Text section:
Julie A. Woodzicka (Washington and Lee University) and Marianne LaFrance (Yale) report an experiment reminiscent of Milgram’s famous studies of obedience to authority. Reminiscent both because it highlights the gap between how we imagine we’ll respond under pressure and how we actually do respond, and because it’s hard to imagine an ethics review board allowing it.
The study, reported in the Journal of Social Issues in 2001, involved the following (in their own words):
we devised a job interview in which a male interviewer asked female job applicants sexually harassing questions interspersed with more typical questions asked in such contexts.
The three sexually harassing questions were (1) Do you have a boyfriend? (2) Do people find you desirable? and (3) Do you think it is important for women to wear bras to work?
Participants, all women, average age 22, did not know they were in an experiment and were recruited through posters and newspaper adverts for a research assistant position.
The results illuminated what targets of harassment do not do. First, no one refused to answer: Interviewees answered every question irrespective of whether it was harassing or nonharassing. Second, among those asked the harassing questions, few responded with any form of confrontation or repudiation. Nonetheless, the responses revealed a variety of ways that respondents attempted to circumvent the situation posed by harassing questions.

Exercise set:
a - Answer these from the passage on the job interview study:
(i) In which journal, and in what year, was the study reported?
(ii) What was the average age of the participants?
(iii) How many interviewees refused to answer a question?
b - Write out all the records below word for word, omitting the picture lines.

Dataset content:
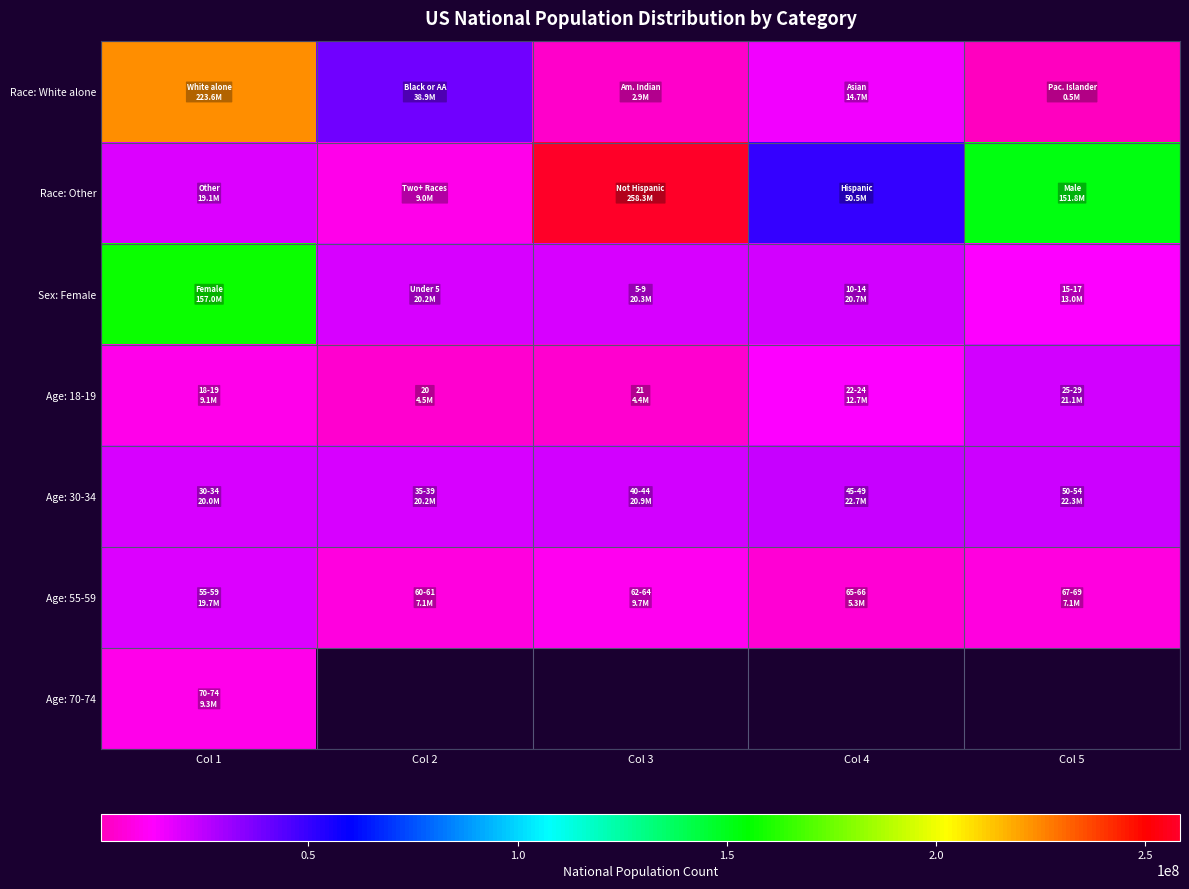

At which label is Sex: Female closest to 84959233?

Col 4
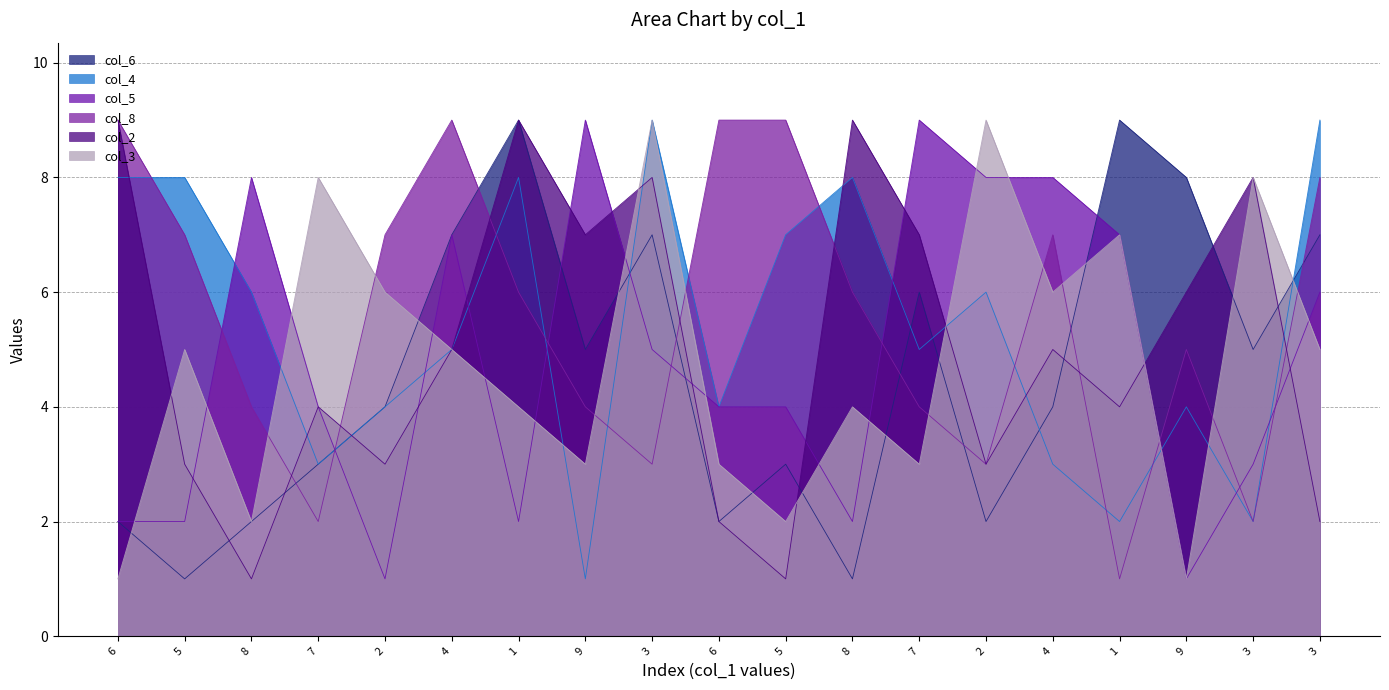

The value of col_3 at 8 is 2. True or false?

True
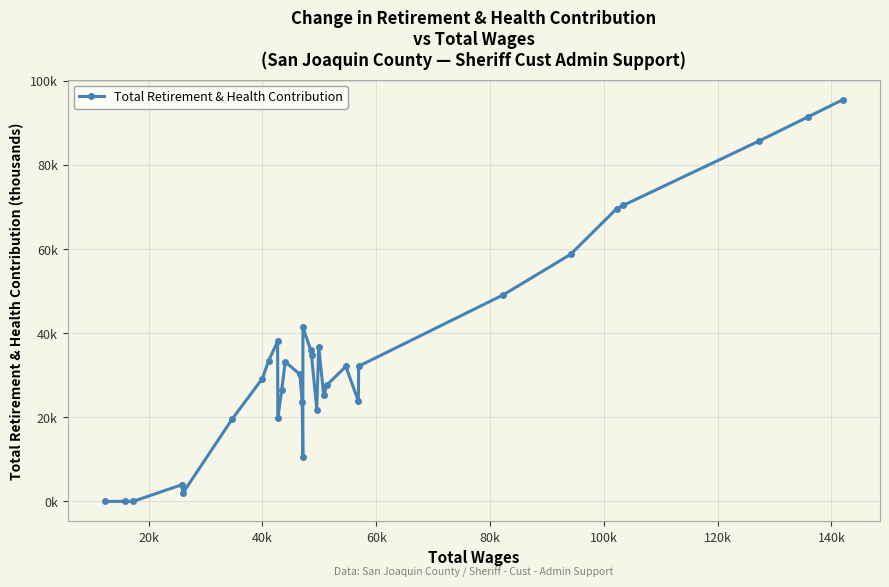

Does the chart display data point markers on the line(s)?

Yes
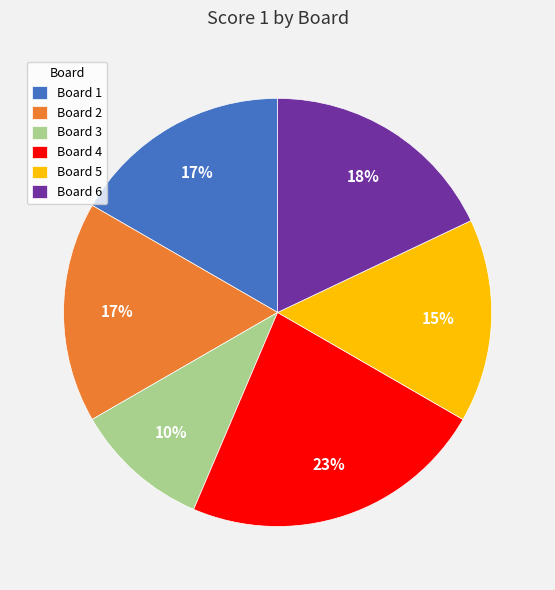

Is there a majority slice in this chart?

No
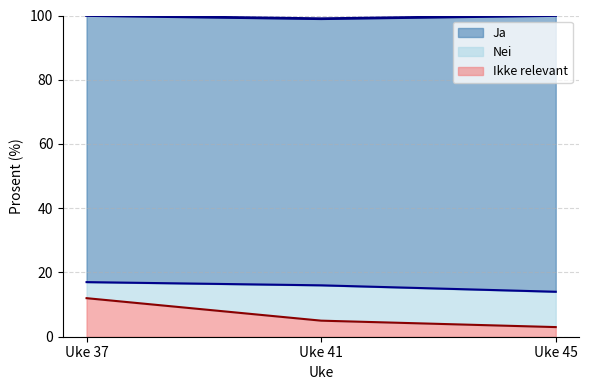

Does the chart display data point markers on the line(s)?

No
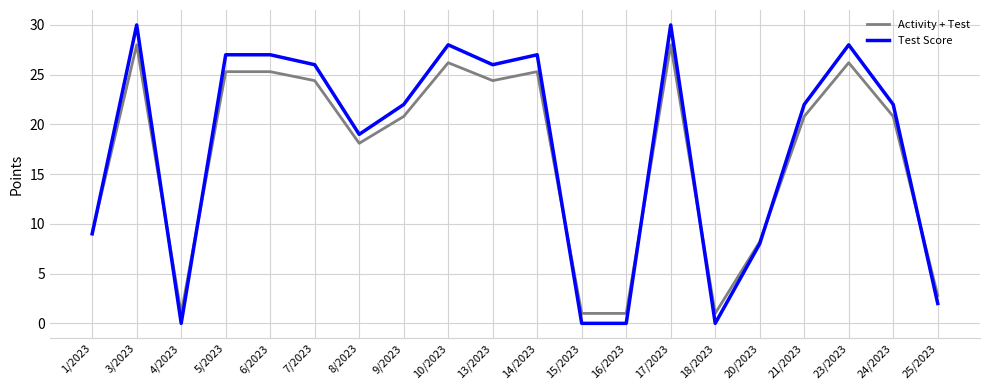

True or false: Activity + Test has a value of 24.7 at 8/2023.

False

Answers provided:
a -
(i) The Journal of Social Issues, in 2001.
(ii) 22.
(iii) None.

b -
At which label is Sex: Female closest to 84959233?

Col 4

The value of col_3 at 8 is 2. True or false?

True

Does the chart display data point markers on the line(s)?

Yes

Is there a majority slice in this chart?

No

Does the chart display data point markers on the line(s)?

No

True or false: Activity + Test has a value of 24.7 at 8/2023.

False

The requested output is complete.